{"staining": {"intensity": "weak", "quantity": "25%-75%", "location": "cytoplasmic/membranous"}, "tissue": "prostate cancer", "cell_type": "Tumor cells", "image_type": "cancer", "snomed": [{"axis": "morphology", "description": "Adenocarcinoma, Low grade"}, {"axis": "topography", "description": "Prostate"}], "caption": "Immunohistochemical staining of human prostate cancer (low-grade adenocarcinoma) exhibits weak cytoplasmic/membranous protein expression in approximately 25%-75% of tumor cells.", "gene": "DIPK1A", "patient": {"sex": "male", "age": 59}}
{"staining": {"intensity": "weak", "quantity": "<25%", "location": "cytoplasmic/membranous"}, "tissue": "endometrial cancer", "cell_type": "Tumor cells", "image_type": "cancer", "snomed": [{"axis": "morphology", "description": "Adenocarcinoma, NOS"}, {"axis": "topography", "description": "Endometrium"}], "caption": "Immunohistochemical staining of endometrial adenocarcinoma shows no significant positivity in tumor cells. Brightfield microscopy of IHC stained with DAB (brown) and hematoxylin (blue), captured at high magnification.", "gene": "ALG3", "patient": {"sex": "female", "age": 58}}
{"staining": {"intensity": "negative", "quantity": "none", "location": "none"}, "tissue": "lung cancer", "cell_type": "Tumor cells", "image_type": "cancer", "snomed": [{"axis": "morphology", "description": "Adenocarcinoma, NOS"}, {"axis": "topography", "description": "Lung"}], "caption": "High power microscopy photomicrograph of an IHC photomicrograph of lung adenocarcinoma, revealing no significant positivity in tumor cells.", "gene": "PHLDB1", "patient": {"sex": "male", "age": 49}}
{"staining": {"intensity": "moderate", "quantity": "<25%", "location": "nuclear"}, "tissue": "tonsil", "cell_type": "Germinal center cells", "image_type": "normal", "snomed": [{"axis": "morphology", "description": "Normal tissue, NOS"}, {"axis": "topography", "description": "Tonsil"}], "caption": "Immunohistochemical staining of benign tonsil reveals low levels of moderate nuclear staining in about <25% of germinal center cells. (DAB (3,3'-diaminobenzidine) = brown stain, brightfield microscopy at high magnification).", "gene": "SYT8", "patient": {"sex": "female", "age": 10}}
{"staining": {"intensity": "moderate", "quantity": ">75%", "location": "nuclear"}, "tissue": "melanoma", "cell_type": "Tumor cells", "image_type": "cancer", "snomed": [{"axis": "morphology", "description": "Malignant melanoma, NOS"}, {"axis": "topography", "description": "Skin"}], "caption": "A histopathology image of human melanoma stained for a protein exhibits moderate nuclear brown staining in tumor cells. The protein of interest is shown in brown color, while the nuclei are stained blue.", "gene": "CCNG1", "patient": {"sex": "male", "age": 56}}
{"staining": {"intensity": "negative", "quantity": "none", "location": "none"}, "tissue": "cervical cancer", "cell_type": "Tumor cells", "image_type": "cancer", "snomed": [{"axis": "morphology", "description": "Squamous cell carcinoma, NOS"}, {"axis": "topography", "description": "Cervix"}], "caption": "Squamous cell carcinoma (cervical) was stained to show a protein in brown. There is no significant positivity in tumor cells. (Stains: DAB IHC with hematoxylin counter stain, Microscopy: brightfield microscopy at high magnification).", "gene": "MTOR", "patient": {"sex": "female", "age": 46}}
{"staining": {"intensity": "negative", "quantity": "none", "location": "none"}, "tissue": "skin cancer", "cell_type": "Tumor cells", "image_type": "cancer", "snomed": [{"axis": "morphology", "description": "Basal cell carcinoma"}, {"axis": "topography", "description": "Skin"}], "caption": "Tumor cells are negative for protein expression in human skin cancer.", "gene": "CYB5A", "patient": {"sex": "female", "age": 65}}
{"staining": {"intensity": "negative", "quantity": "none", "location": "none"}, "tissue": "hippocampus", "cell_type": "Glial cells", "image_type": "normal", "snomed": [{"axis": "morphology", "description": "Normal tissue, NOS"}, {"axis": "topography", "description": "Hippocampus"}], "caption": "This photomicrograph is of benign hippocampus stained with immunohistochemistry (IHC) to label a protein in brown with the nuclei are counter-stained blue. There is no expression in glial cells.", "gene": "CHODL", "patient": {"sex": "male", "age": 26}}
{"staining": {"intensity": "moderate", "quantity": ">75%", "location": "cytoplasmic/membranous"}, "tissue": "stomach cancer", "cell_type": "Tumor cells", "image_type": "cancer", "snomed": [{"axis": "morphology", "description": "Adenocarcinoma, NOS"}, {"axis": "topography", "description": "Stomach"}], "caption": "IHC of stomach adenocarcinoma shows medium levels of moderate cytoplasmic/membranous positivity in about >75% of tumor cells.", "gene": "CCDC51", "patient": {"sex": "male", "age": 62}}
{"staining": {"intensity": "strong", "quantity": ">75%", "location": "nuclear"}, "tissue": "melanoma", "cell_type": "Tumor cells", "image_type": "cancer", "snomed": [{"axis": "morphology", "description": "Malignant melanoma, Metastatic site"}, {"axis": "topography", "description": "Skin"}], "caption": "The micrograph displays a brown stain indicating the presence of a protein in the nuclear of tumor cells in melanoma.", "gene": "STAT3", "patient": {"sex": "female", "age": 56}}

◇ ◇ ◇

# THE PROBLEM:
Extract the complete listing above, reproducing each line exactly.

# WRITTEN SOLUTION:
{"staining": {"intensity": "weak", "quantity": "25%-75%", "location": "cytoplasmic/membranous"}, "tissue": "prostate cancer", "cell_type": "Tumor cells", "image_type": "cancer", "snomed": [{"axis": "morphology", "description": "Adenocarcinoma, Low grade"}, {"axis": "topography", "description": "Prostate"}], "caption": "Immunohistochemical staining of human prostate cancer (low-grade adenocarcinoma) exhibits weak cytoplasmic/membranous protein expression in approximately 25%-75% of tumor cells.", "gene": "DIPK1A", "patient": {"sex": "male", "age": 59}}
{"staining": {"intensity": "weak", "quantity": "<25%", "location": "cytoplasmic/membranous"}, "tissue": "endometrial cancer", "cell_type": "Tumor cells", "image_type": "cancer", "snomed": [{"axis": "morphology", "description": "Adenocarcinoma, NOS"}, {"axis": "topography", "description": "Endometrium"}], "caption": "Immunohistochemical staining of endometrial adenocarcinoma shows no significant positivity in tumor cells. Brightfield microscopy of IHC stained with DAB (brown) and hematoxylin (blue), captured at high magnification.", "gene": "ALG3", "patient": {"sex": "female", "age": 58}}
{"staining": {"intensity": "negative", "quantity": "none", "location": "none"}, "tissue": "lung cancer", "cell_type": "Tumor cells", "image_type": "cancer", "snomed": [{"axis": "morphology", "description": "Adenocarcinoma, NOS"}, {"axis": "topography", "description": "Lung"}], "caption": "High power microscopy photomicrograph of an IHC photomicrograph of lung adenocarcinoma, revealing no significant positivity in tumor cells.", "gene": "PHLDB1", "patient": {"sex": "male", "age": 49}}
{"staining": {"intensity": "moderate", "quantity": "<25%", "location": "nuclear"}, "tissue": "tonsil", "cell_type": "Germinal center cells", "image_type": "normal", "snomed": [{"axis": "morphology", "description": "Normal tissue, NOS"}, {"axis": "topography", "description": "Tonsil"}], "caption": "Immunohistochemical staining of benign tonsil reveals low levels of moderate nuclear staining in about <25% of germinal center cells. (DAB (3,3'-diaminobenzidine) = brown stain, brightfield microscopy at high magnification).", "gene": "SYT8", "patient": {"sex": "female", "age": 10}}
{"staining": {"intensity": "moderate", "quantity": ">75%", "location": "nuclear"}, "tissue": "melanoma", "cell_type": "Tumor cells", "image_type": "cancer", "snomed": [{"axis": "morphology", "description": "Malignant melanoma, NOS"}, {"axis": "topography", "description": "Skin"}], "caption": "A histopathology image of human melanoma stained for a protein exhibits moderate nuclear brown staining in tumor cells. The protein of interest is shown in brown color, while the nuclei are stained blue.", "gene": "CCNG1", "patient": {"sex": "male", "age": 56}}
{"staining": {"intensity": "negative", "quantity": "none", "location": "none"}, "tissue": "cervical cancer", "cell_type": "Tumor cells", "image_type": "cancer", "snomed": [{"axis": "morphology", "description": "Squamous cell carcinoma, NOS"}, {"axis": "topography", "description": "Cervix"}], "caption": "Squamous cell carcinoma (cervical) was stained to show a protein in brown. There is no significant positivity in tumor cells. (Stains: DAB IHC with hematoxylin counter stain, Microscopy: brightfield microscopy at high magnification).", "gene": "MTOR", "patient": {"sex": "female", "age": 46}}
{"staining": {"intensity": "negative", "quantity": "none", "location": "none"}, "tissue": "skin cancer", "cell_type": "Tumor cells", "image_type": "cancer", "snomed": [{"axis": "morphology", "description": "Basal cell carcinoma"}, {"axis": "topography", "description": "Skin"}], "caption": "Tumor cells are negative for protein expression in human skin cancer.", "gene": "CYB5A", "patient": {"sex": "female", "age": 65}}
{"staining": {"intensity": "negative", "quantity": "none", "location": "none"}, "tissue": "hippocampus", "cell_type": "Glial cells", "image_type": "normal", "snomed": [{"axis": "morphology", "description": "Normal tissue, NOS"}, {"axis": "topography", "description": "Hippocampus"}], "caption": "This photomicrograph is of benign hippocampus stained with immunohistochemistry (IHC) to label a protein in brown with the nuclei are counter-stained blue. There is no expression in glial cells.", "gene": "CHODL", "patient": {"sex": "male", "age": 26}}
{"staining": {"intensity": "moderate", "quantity": ">75%", "location": "cytoplasmic/membranous"}, "tissue": "stomach cancer", "cell_type": "Tumor cells", "image_type": "cancer", "snomed": [{"axis": "morphology", "description": "Adenocarcinoma, NOS"}, {"axis": "topography", "description": "Stomach"}], "caption": "IHC of stomach adenocarcinoma shows medium levels of moderate cytoplasmic/membranous positivity in about >75% of tumor cells.", "gene": "CCDC51", "patient": {"sex": "male", "age": 62}}
{"staining": {"intensity": "strong", "quantity": ">75%", "location": "nuclear"}, "tissue": "melanoma", "cell_type": "Tumor cells", "image_type": "cancer", "snomed": [{"axis": "morphology", "description": "Malignant melanoma, Metastatic site"}, {"axis": "topography", "description": "Skin"}], "caption": "The micrograph displays a brown stain indicating the presence of a protein in the nuclear of tumor cells in melanoma.", "gene": "STAT3", "patient": {"sex": "female", "age": 56}}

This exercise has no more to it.